When you're adding a motor system to a bike, that's exactly what you're doing: adding things. There's the motor, and there's the battery, and then there's also some kind of sensor to detect what you're doing, and a display or a remot control (or both), and a control system and wiring loom to tie all those bits together. That's a lot of stuff. On top of that bike manufacturers often beef up the frame to cope with the weight of the motor, and use heavier components in some areas (wheels, for example), so that the bike is reliable. It all adds up.

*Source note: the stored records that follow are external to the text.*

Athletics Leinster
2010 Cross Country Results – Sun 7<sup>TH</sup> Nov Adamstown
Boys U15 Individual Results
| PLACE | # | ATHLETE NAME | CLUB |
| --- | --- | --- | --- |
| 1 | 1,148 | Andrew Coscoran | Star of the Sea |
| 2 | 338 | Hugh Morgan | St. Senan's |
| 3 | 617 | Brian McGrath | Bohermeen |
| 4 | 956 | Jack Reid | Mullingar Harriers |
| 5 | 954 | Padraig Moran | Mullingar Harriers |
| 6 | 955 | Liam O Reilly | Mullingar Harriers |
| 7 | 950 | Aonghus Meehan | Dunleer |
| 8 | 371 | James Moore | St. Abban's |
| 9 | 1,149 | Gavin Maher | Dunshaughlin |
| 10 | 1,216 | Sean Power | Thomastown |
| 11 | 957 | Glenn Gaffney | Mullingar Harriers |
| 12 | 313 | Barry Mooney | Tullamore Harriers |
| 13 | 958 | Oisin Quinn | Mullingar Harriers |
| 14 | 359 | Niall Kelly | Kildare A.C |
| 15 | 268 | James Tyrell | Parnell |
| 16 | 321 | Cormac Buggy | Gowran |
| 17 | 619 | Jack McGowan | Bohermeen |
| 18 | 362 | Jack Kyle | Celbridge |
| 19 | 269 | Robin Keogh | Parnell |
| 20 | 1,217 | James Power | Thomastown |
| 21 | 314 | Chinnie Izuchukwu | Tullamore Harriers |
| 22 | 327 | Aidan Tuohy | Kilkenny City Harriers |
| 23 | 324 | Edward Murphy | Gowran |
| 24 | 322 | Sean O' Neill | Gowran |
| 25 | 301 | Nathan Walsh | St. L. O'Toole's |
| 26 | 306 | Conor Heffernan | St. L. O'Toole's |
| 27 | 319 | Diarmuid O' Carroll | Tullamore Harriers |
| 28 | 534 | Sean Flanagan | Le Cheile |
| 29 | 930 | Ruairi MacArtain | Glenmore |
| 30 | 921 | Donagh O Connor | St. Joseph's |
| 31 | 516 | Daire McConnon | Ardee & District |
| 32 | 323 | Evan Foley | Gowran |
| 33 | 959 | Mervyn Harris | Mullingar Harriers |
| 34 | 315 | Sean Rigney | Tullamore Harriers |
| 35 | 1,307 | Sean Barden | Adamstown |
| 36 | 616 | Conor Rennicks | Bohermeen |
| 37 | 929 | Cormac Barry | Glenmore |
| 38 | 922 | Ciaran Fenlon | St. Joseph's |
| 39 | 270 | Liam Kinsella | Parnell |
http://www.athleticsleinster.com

How much does a motor system add?
All in all, the motor system normally adds up to 8kg to the weight of a bike. The motor itself is generally between 3kg and 4kg, although some units are a bit heavier. The battery will weigh between 2kg and 3.5kg depending on its construction and its capacity: the bigger the capacity, the more it'll generally weigh. Then the rest of the bits and bobs are normally a maximum of 1kg.
Not all motor systems are that heavy, and there are quite a few new players coming into the market whose drivetrains are quite a bit lighter. One we're keeping a close eye on is Fazua – their system with a 250Wh battery is a claimed 4.7kg, and that's for a full-power 250W motor drive. Others are even lighter: the Vivax Assist system, which fits into the seat tube of a bike and drives the cranks directly, weighs just 1.8kg including the battery. That's a different kind of system to your standard city e-bike or electric mountain bike, though, and it's nowhere near as powerful.

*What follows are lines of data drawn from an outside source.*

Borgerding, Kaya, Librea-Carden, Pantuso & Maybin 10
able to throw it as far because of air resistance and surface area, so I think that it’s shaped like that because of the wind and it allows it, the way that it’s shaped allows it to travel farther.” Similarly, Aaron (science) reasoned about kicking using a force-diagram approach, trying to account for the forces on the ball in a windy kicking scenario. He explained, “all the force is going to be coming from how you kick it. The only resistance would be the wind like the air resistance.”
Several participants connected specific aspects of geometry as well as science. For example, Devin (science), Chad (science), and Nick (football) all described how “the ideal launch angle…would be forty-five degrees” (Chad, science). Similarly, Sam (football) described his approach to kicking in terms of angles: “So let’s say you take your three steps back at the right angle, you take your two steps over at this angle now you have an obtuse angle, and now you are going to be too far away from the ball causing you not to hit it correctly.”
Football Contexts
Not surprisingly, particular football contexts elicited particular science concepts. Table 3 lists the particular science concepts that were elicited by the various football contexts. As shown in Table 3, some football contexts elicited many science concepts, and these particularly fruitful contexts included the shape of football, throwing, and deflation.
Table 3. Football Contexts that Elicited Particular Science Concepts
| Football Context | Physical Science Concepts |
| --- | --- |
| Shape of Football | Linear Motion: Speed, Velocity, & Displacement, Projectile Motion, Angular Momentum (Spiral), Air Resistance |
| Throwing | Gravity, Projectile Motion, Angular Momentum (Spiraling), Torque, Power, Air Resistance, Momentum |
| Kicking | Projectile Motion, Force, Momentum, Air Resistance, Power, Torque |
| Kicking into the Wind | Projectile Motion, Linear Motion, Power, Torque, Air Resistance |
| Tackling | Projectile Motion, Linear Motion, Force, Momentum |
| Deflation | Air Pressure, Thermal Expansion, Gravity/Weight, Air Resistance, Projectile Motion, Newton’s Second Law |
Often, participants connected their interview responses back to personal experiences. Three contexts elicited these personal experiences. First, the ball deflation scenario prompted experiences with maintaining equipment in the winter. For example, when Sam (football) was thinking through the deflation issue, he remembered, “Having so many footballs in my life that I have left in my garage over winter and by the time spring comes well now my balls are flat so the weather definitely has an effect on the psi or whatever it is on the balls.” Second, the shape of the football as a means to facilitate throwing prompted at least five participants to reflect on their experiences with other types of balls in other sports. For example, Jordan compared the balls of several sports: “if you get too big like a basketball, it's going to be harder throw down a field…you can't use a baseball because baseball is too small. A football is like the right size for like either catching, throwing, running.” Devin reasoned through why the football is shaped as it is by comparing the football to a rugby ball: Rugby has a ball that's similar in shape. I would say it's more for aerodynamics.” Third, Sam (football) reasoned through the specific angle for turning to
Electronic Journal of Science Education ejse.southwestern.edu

So wouldn't you just be faster if you bought a lighter bike?
Well, in many instances you could be. But the appeal of an e-bike, for many people, isn't going fast: it's getting to where you're going with the minimum of fuss, or being able to enjoy a ride without being worried about over-stretching yourself. Having said that, if you've got any serious climbing to do, you'll always be faster on an e-bike. As someone who's ridden up the fearsome Kitzbüheler Horn climb back-to-back on an e-bike and a standard road bike, I know which I'd choose if I wanted to have an enjoyable day out. The extra power easily overcomes the extra weight.
If you don't ever have to lift your bike up or down anything then you'll likely not notice the extra weight on a day-to-day basis, unless you manage to run the battery flat. Pushing an e-bike around isn't hard work and most come with a walk-assist function so it's even easier.
How light can e-bikes be?
If you think you'll struggle with the weight of a standard e-bike then there are options out there that are well under the 20kg benchmark but still offer a full-fat e-bike experience. The Momentum Upstart is 19kg, and it achieves its reasonably low weight by going easy on the gears; there's just two, controlled by an automatic hub.

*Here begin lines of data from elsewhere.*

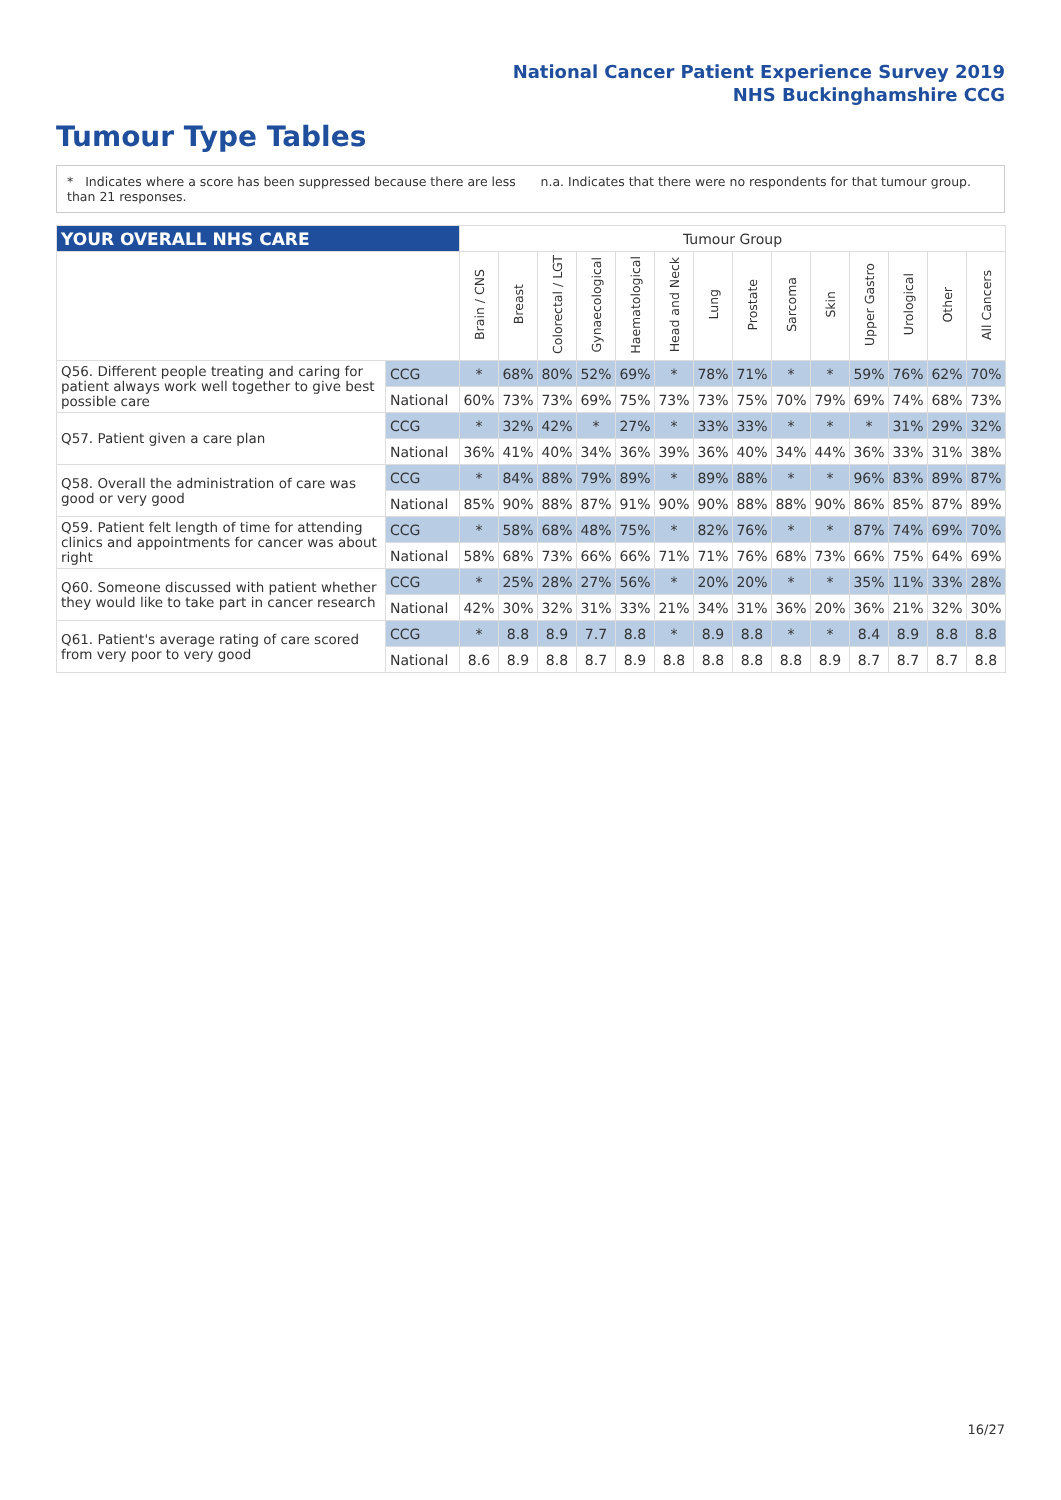National Cancer Patient Experience Survey 2019
NHS Buckinghamshire CCG
Tumour Type Tables
* Indicates where a score has been suppressed because there are less than 21 responses.
n.a. Indicates that there were no respondents for that tumour group.
| YOUR OVERALL NHS CARE | | Tumour Group | | | | | | | | | | | | | |
| | | Brain / CNS | Breast | Colorectal / LGT | Gynaecological | Haematological | Head and Neck | Lung | Prostate | Sarcoma | Skin | Upper Gastro | Urological | Other | All Cancers |
| Q56. Different people treating and caring for patient always work well together to give best possible care | CCG | * | 68% | 80% | 52% | 69% | * | 78% | 71% | * | * | 59% | 76% | 62% | 70% |
| | National | 60% | 73% | 73% | 69% | 75% | 73% | 73% | 75% | 70% | 79% | 69% | 74% | 68% | 73% |
| Q57. Patient given a care plan | CCG | * | 32% | 42% | * | 27% | * | 33% | 33% | * | * | * | 31% | 29% | 32% |
| | National | 36% | 41% | 40% | 34% | 36% | 39% | 36% | 40% | 34% | 44% | 36% | 33% | 31% | 38% |
| Q58. Overall the administration of care was good or very good | CCG | * | 84% | 88% | 79% | 89% | * | 89% | 88% | * | * | 96% | 83% | 89% | 87% |
| | National | 85% | 90% | 88% | 87% | 91% | 90% | 90% | 88% | 88% | 90% | 86% | 85% | 87% | 89% |
| Q59. Patient felt length of time for attending clinics and appointments for cancer was about right | CCG | * | 58% | 68% | 48% | 75% | * | 82% | 76% | * | * | 87% | 74% | 69% | 70% |
| | National | 58% | 68% | 73% | 66% | 66% | 71% | 71% | 76% | 68% | 73% | 66% | 75% | 64% | 69% |
| Q60. Someone discussed with patient whether they would like to take part in cancer research | CCG | * | 25% | 28% | 27% | 56% | * | 20% | 20% | * | * | 35% | 11% | 33% | 28% |
| | National | 42% | 30% | 32% | 31% | 33% | 21% | 34% | 31% | 36% | 20% | 36% | 21% | 32% | 30% |
| Q61. Patient's average rating of care scored from very poor to very good | CCG | * | 8.8 | 8.9 | 7.7 | 8.8 | * | 8.9 | 8.8 | * | * | 8.4 | 8.9 | 8.8 | 8.8 |
| | National | 8.6 | 8.9 | 8.8 | 8.7 | 8.9 | 8.8 | 8.8 | 8.8 | 8.8 | 8.9 | 8.7 | 8.7 | 8.7 | 8.8 |
16/27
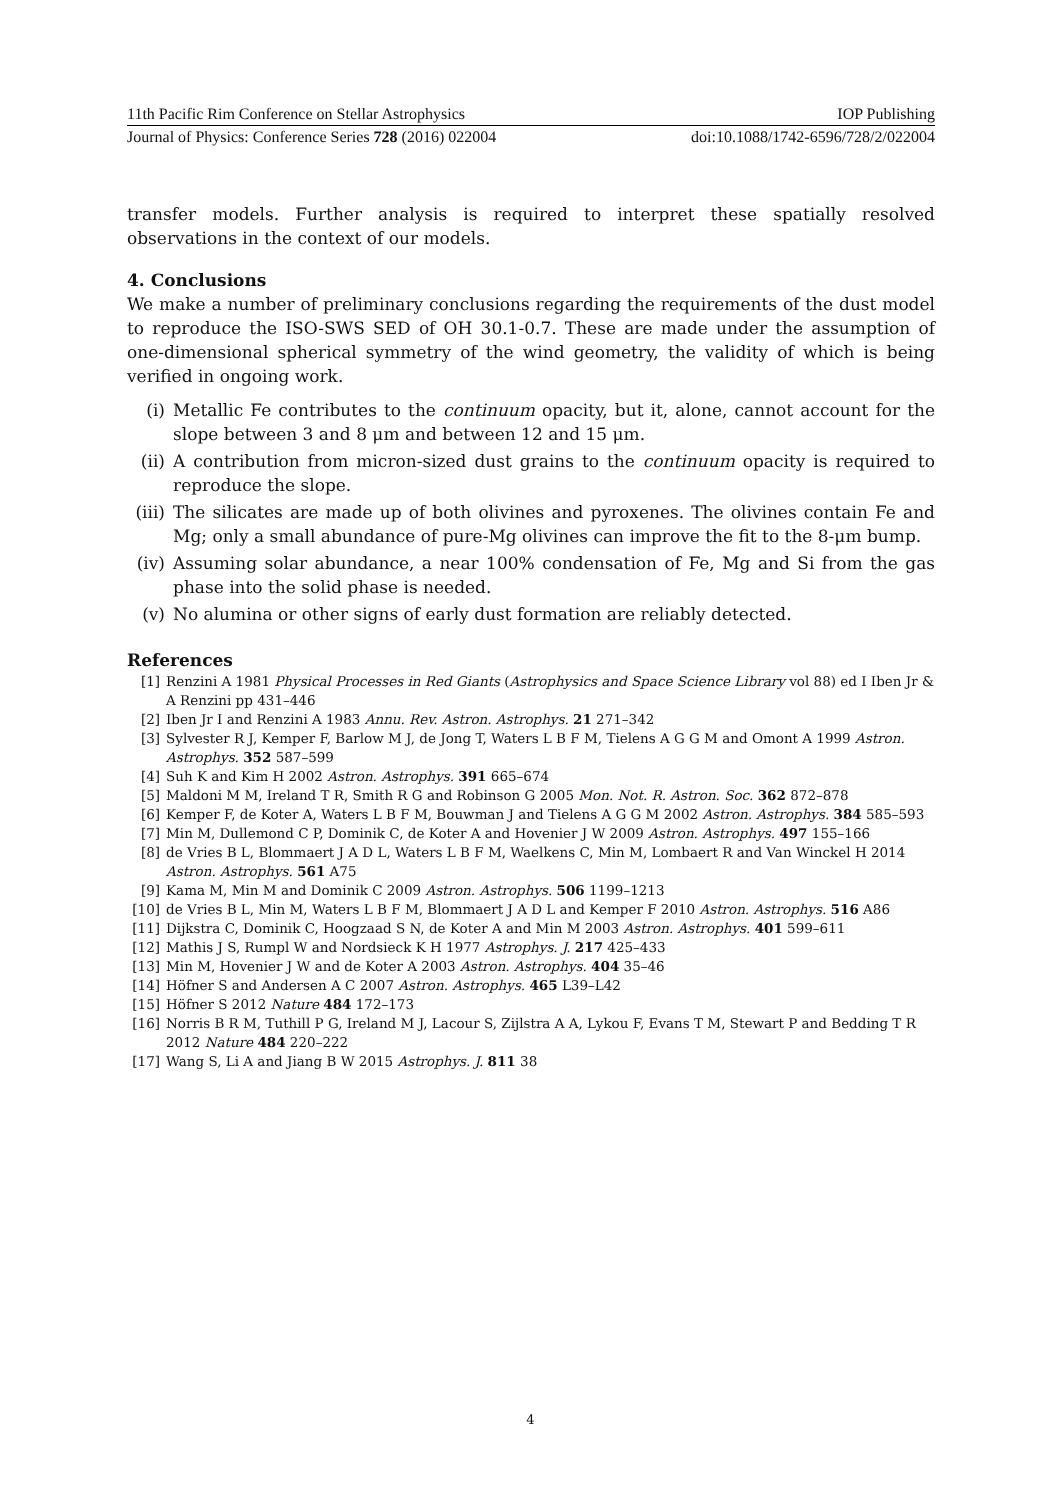11th Pacific Rim Conference on Stellar Astrophysics IOP Publishing
Journal of Physics: Conference Series 728 (2016) 022004 doi:10.1088/1742-6596/728/2/022004
transfer models. Further analysis is required to interpret these spatially resolved observations in the context of our models.
4. Conclusions
We make a number of preliminary conclusions regarding the requirements of the dust model to reproduce the ISO-SWS SED of OH 30.1-0.7. These are made under the assumption of one-dimensional spherical symmetry of the wind geometry, the validity of which is being verified in ongoing work.
(i) Metallic Fe contributes to the continuum opacity, but it, alone, cannot account for the slope between 3 and 8 μm and between 12 and 15 μm.
(ii) A contribution from micron-sized dust grains to the continuum opacity is required to reproduce the slope.
(iii) The silicates are made up of both olivines and pyroxenes. The olivines contain Fe and Mg; only a small abundance of pure-Mg olivines can improve the fit to the 8-μm bump.
(iv) Assuming solar abundance, a near 100% condensation of Fe, Mg and Si from the gas phase into the solid phase is needed.
(v) No alumina or other signs of early dust formation are reliably detected.
References
[1] Renzini A 1981 Physical Processes in Red Giants (Astrophysics and Space Science Library vol 88) ed I Iben Jr & A Renzini pp 431–446
[2] Iben Jr I and Renzini A 1983 Annu. Rev. Astron. Astrophys. 21 271–342
[3] Sylvester R J, Kemper F, Barlow M J, de Jong T, Waters L B F M, Tielens A G G M and Omont A 1999 Astron. Astrophys. 352 587–599
[4] Suh K and Kim H 2002 Astron. Astrophys. 391 665–674
[5] Maldoni M M, Ireland T R, Smith R G and Robinson G 2005 Mon. Not. R. Astron. Soc. 362 872–878
[6] Kemper F, de Koter A, Waters L B F M, Bouwman J and Tielens A G G M 2002 Astron. Astrophys. 384 585–593
[7] Min M, Dullemond C P, Dominik C, de Koter A and Hovenier J W 2009 Astron. Astrophys. 497 155–166
[8] de Vries B L, Blommaert J A D L, Waters L B F M, Waelkens C, Min M, Lombaert R and Van Winckel H 2014 Astron. Astrophys. 561 A75
[9] Kama M, Min M and Dominik C 2009 Astron. Astrophys. 506 1199–1213
[10] de Vries B L, Min M, Waters L B F M, Blommaert J A D L and Kemper F 2010 Astron. Astrophys. 516 A86
[11] Dijkstra C, Dominik C, Hoogzaad S N, de Koter A and Min M 2003 Astron. Astrophys. 401 599–611
[12] Mathis J S, Rumpl W and Nordsieck K H 1977 Astrophys. J. 217 425–433
[13] Min M, Hovenier J W and de Koter A 2003 Astron. Astrophys. 404 35–46
[14] Höfner S and Andersen A C 2007 Astron. Astrophys. 465 L39–L42
[15] Höfner S 2012 Nature 484 172–173
[16] Norris B R M, Tuthill P G, Ireland M J, Lacour S, Zijlstra A A, Lykou F, Evans T M, Stewart P and Bedding T R 2012 Nature 484 220–222
[17] Wang S, Li A and Jiang B W 2015 Astrophys. J. 811 38
4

If your need for gears is greater and your pockets deeper, then Simplon do a street-ready version of their full-carbon Sengo 27.5 mountain bike that weighs in at about 18kg. You won't get much change out of £4,000, but it's a lovely thing to ride and an absolute hoot around town with its top-spec Bosch motor.
If 18kg is too much then the £3,299 Gocycle tips the scales at about 17kg and is a classy-looking thing indeed, although the front motor and smallish battery give it a fairly average range.
It's not quite a thing yet, but Bianchi reckon their E-Doardo will come in at 14kg, and the Focus Project Y prototype, which is a full-carbon mountain bike hardtail with the same Fazua drive, is a kilo less than that. We haven't ridden either yet, even a prototype.
Past that and you're into the rareified air of exotica. Any decent carbon road bike built up with the Vivax system is going to be around the 10kg-11kg mark, and there's also Typhoon who'll build you a similarly-light road bike with a 250W hidden motor, should you ask nicely. And present them with at least €8,000.